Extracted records
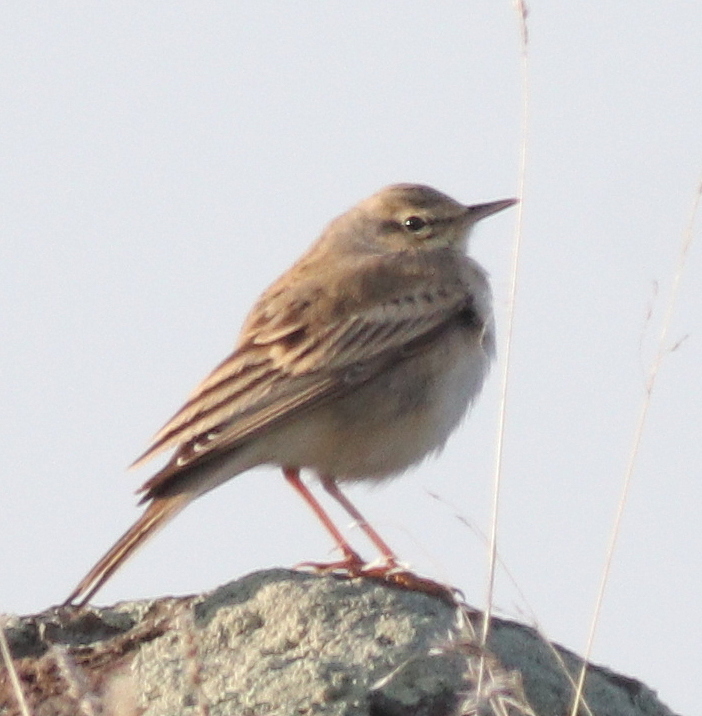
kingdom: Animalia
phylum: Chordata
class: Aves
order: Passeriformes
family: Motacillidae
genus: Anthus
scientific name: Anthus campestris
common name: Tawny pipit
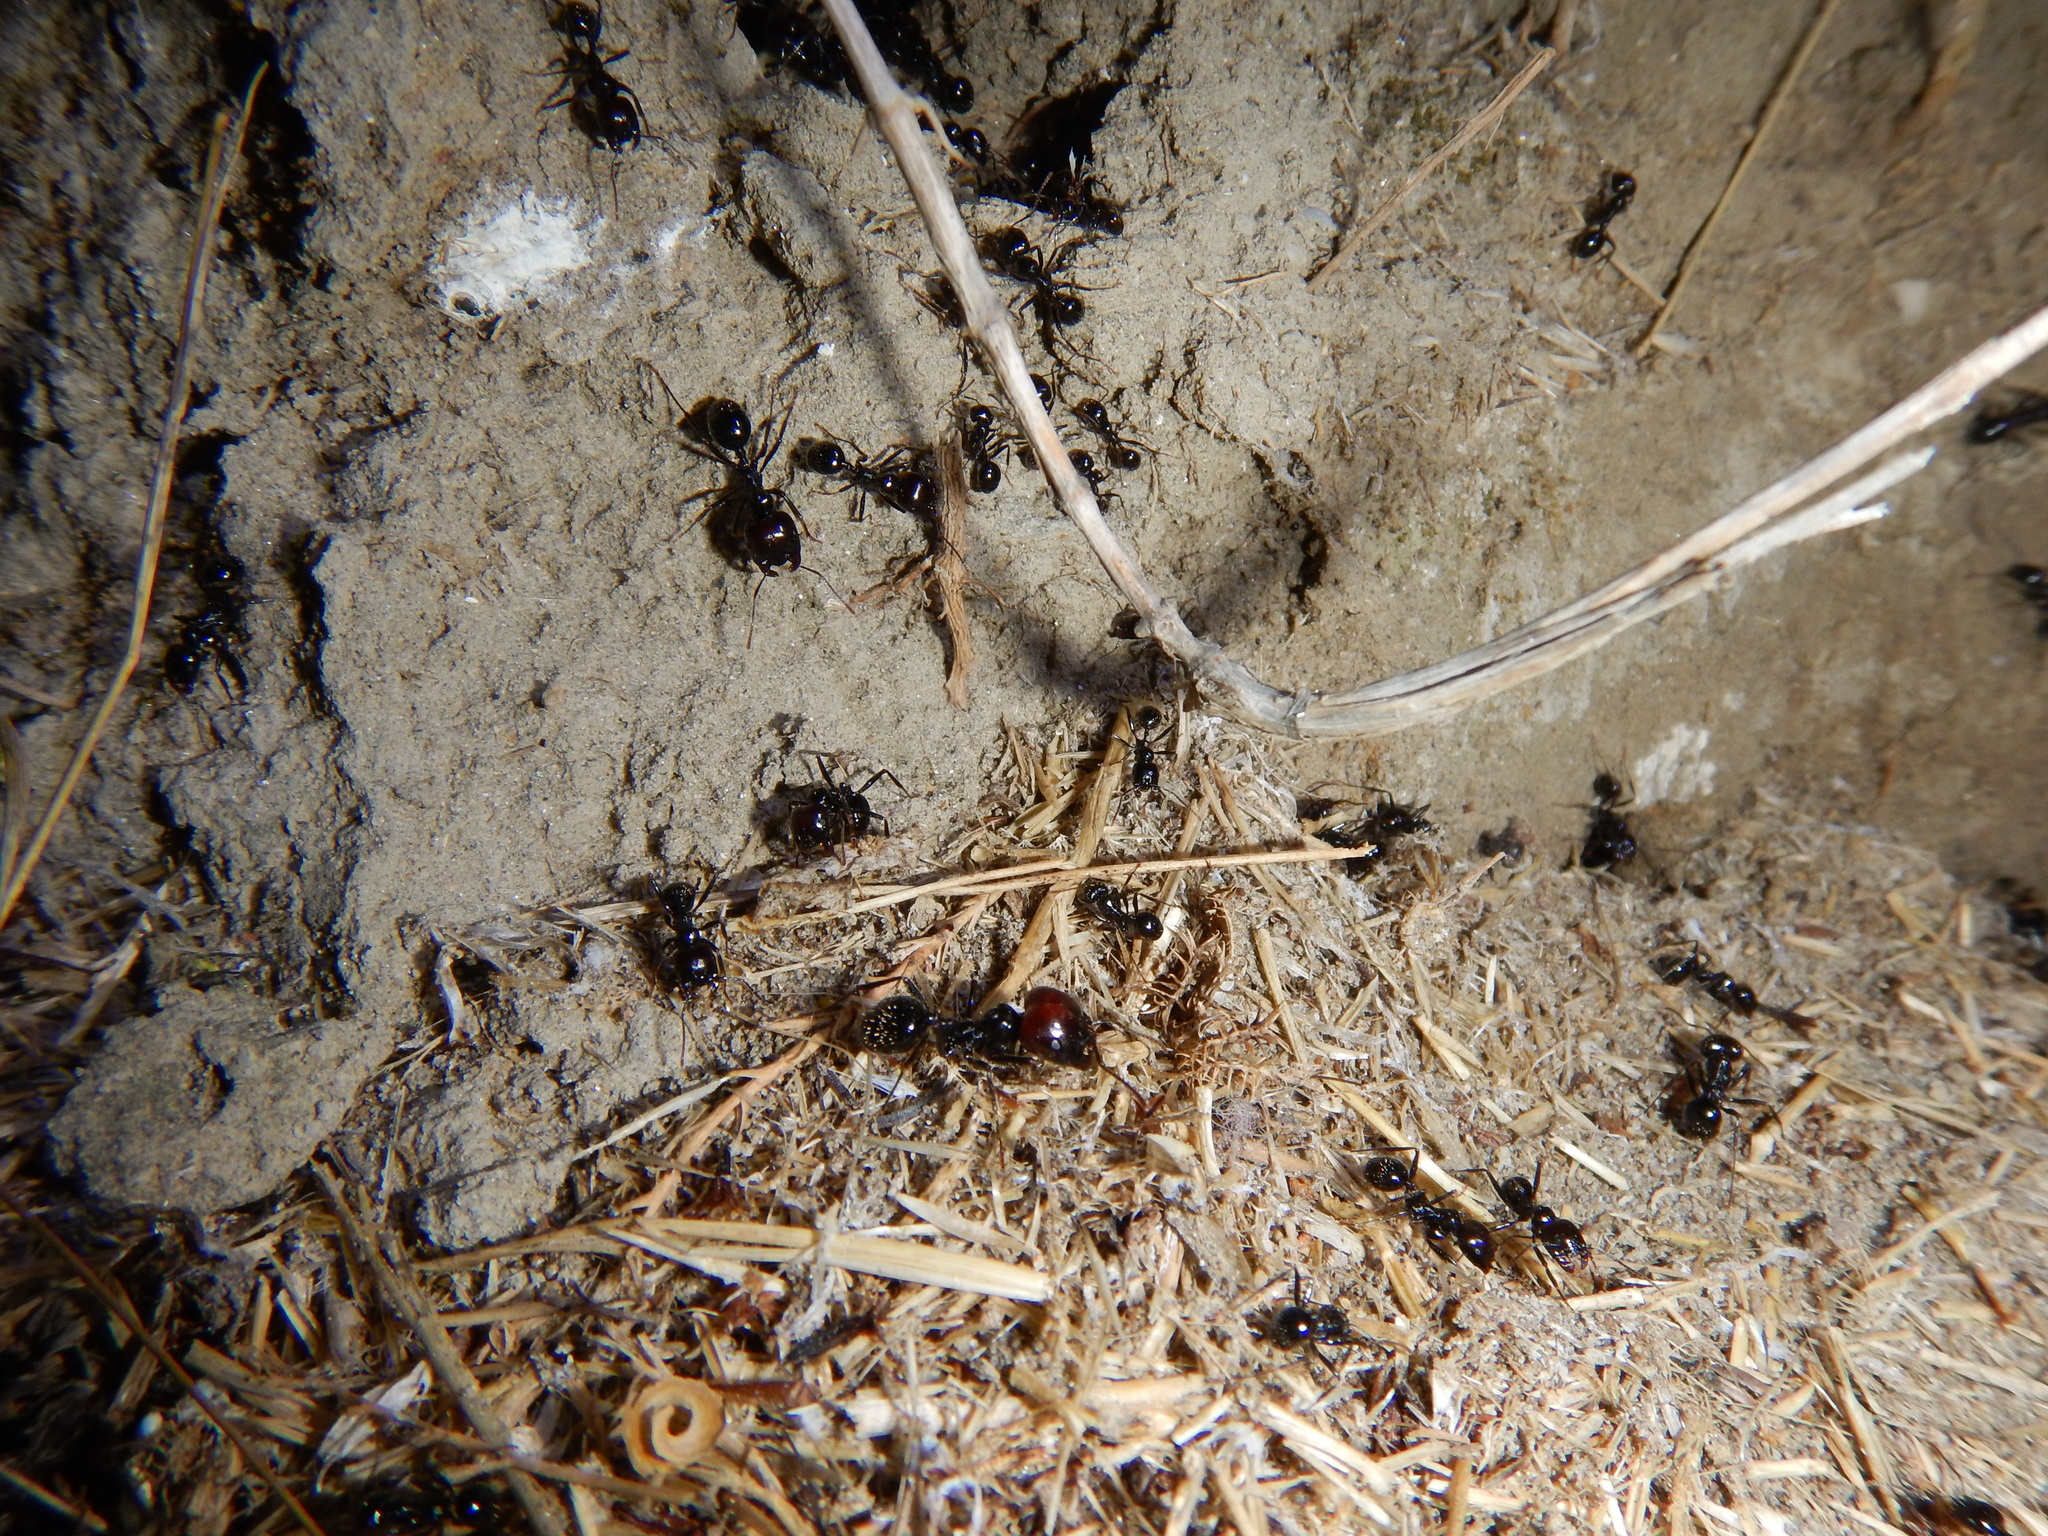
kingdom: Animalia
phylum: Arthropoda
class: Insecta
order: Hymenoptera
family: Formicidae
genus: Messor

== What you will do ==
Render every line of the records above as a Markdown table with the columns Number and Record line, numbering the rows in order and skipping blank lines. Leave the pictures out of the answer.

== Finished exercise ==
| Number | Record line |
|---|---|
| 1 | kingdom: Animalia |
| 2 | phylum: Chordata |
| 3 | class: Aves |
| 4 | order: Passeriformes |
| 5 | family: Motacillidae |
| 6 | genus: Anthus |
| 7 | scientific name: Anthus campestris |
| 8 | common name: Tawny pipit |
| 9 | kingdom: Animalia |
| 10 | phylum: Arthropoda |
| 11 | class: Insecta |
| 12 | order: Hymenoptera |
| 13 | family: Formicidae |
| 14 | genus: Messor |